According to nutrition expert T. Colin Campbell, the director of the Cornell-China-Oxford Project on Nutrition, Health, and Environment, “In the next ten years, one of the things you’re bound to hear is that animal protein … is one of the most toxic nutrients of all that can be considered.” With all these health risks, WHY did humans EVER turn to meat? The answer is quite simple.
During most of our evolutionary history, we were largely vegetarian: Plant foods, such as yams, made up the bulk of our ancestors’ diet. The more frequent addition of modest amounts of meat to the early human diet came with the discovery of fire, which allowed us to lower the risk of being sickened or killed by parasites in meat. This practice didn’t turn our ancestors into carnivores but rather allowed early humans to survive during periods in which plant foods were unavailable.
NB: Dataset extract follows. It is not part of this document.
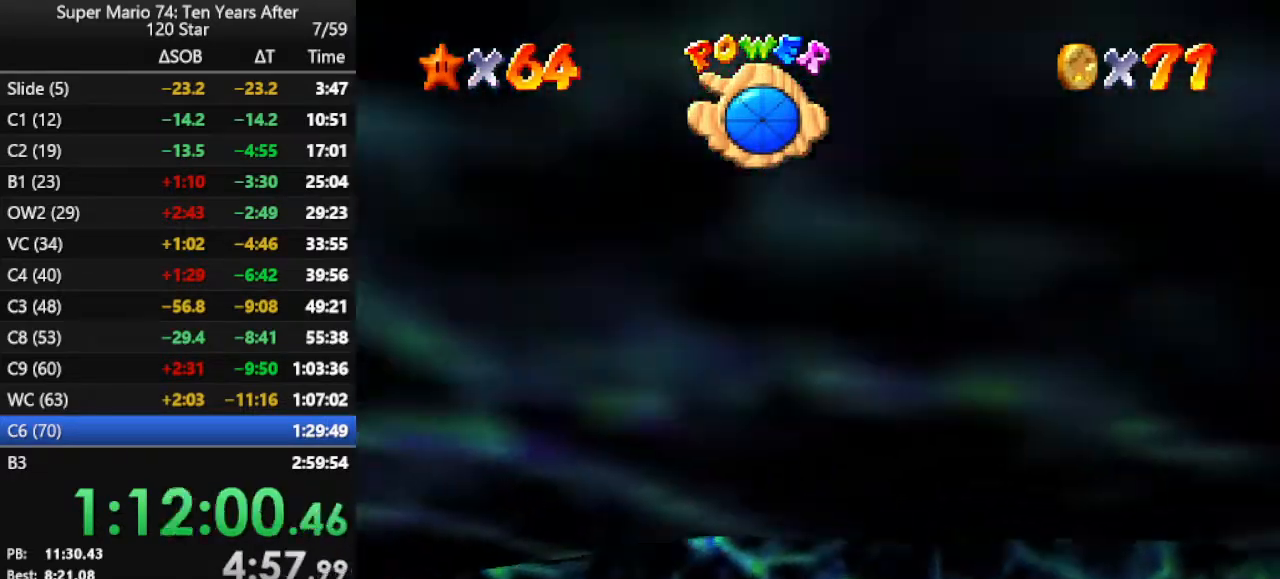
{"buttons": ["C_LEFT", "C_UP"], "left_stick": "left", "events": [[267, "A", "up"], [433, "C_UP", "down"], [467, "C_LEFT", "down"]]}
Until recently, only the wealthiest people could afford to feed, raise, and slaughter animals for meat, while less wealthy and poor people ate mostly plant foods. Consequently, prior to the 20th century, only the rich were plagued routinely with diseases such as heart disease and obesity.
Since 1950, the per capita consumption of meat has almost doubled. Now that animal flesh has become relatively cheap and is easily available (thanks to the cruel, cost-cutting practices of factory farming), deadly ailments such as heart disease, strokes, cancer, and obesity have spread to people across the socio-economic spectrum. As the Western lifestyle spills over into less developed areas in Asia and Africa, people there, too, have begun to suffer and die from diseases associated with meat-based diets.
Basically, not only is meat not meant to be eaten by humans, it could be actively KILLING us! Now, you have all the facts you need to respond to anyone who tries to use biological need as an excuse to consume dead animals. Going vegan is the most compassionate thing you can do for animals AND your body!